Records from a data collection
BEGIN

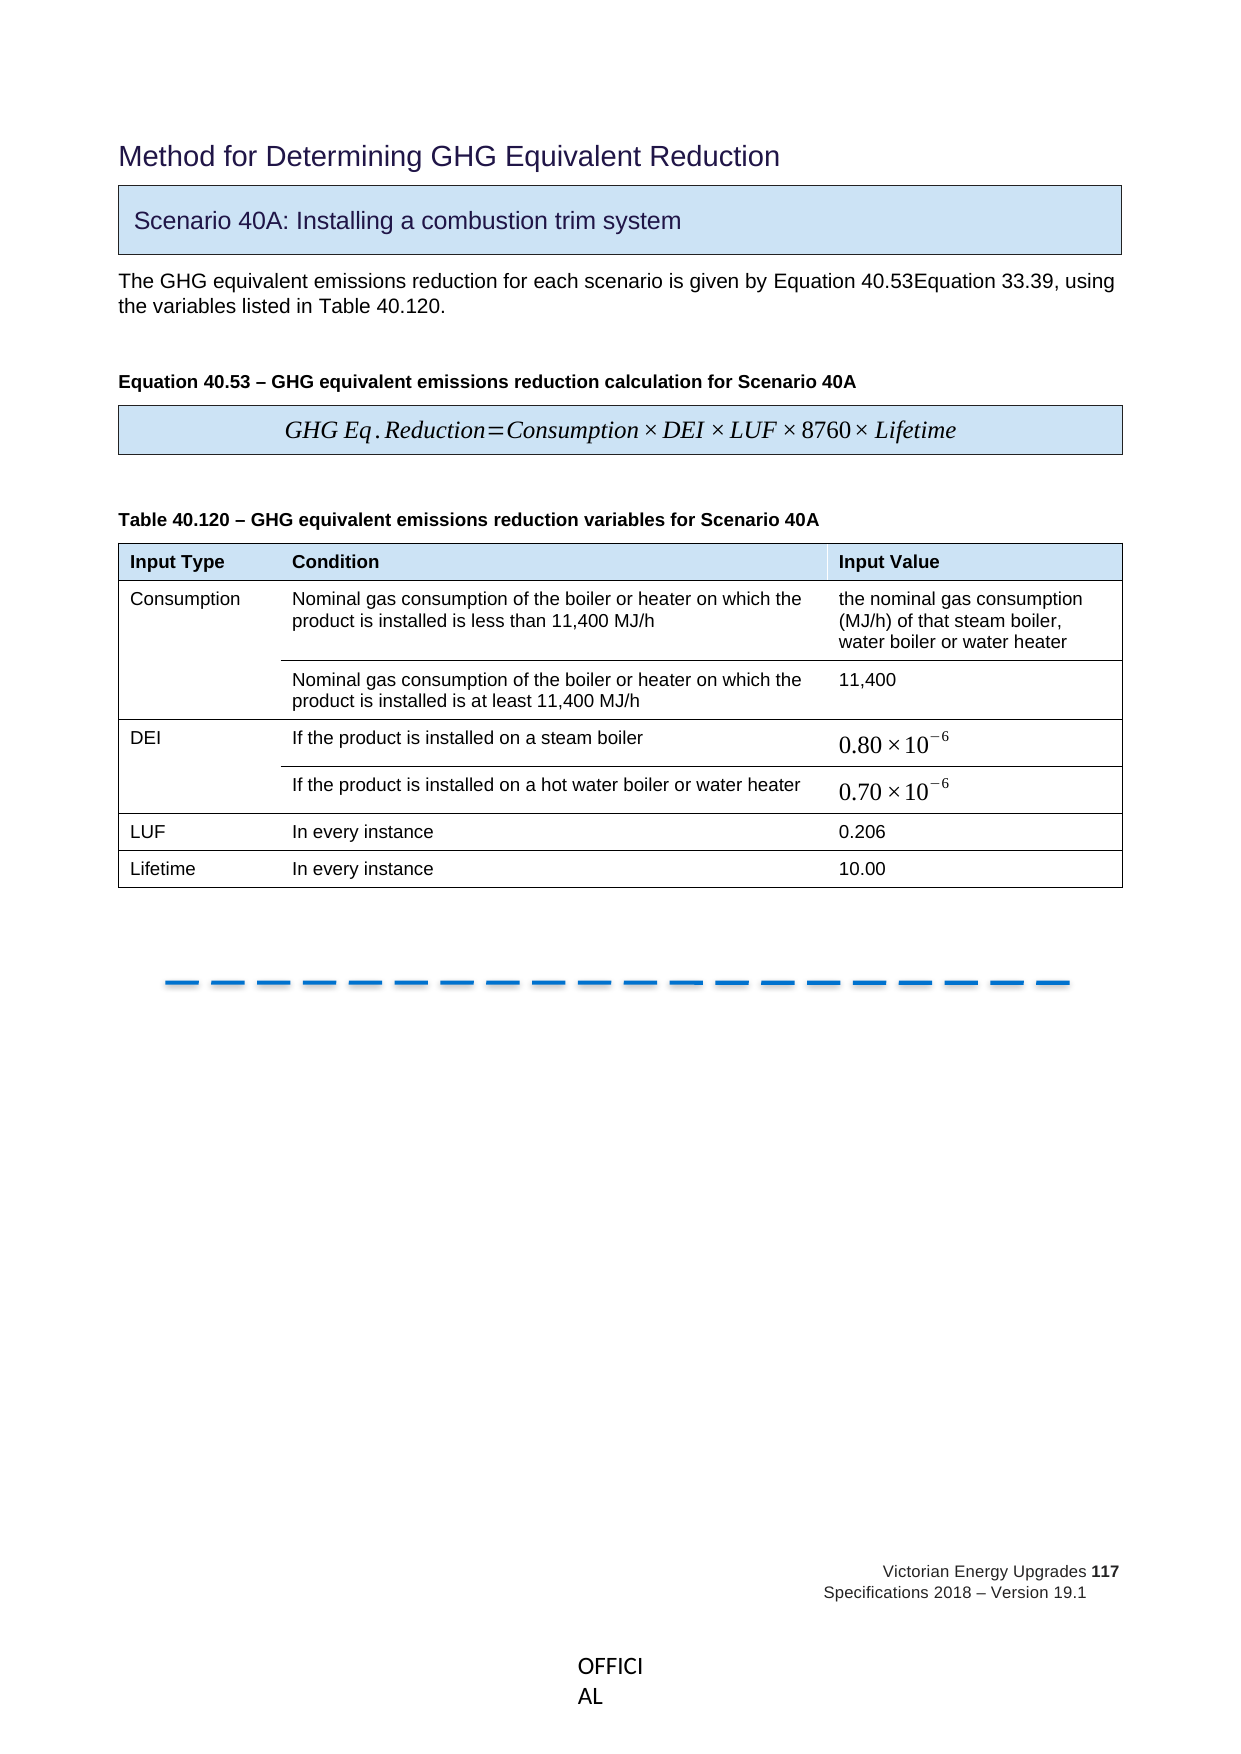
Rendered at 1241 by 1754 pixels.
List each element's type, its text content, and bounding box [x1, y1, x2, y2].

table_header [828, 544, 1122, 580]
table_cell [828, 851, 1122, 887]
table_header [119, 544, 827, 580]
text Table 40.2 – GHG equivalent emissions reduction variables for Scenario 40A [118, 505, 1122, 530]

END

• _What this task involves_
Once more, please print all the lines above exactly, without their pictures.

• _Worked solution_
Rendered at 1241 by 1754 pixels.
List each element's type, its text content, and bounding box [x1, y1, x2, y2].

table_header [828, 544, 1122, 580]
table_cell [828, 851, 1122, 887]
table_header [119, 544, 827, 580]
text Table 40.2 – GHG equivalent emissions reduction variables for Scenario 40A [118, 505, 1122, 530]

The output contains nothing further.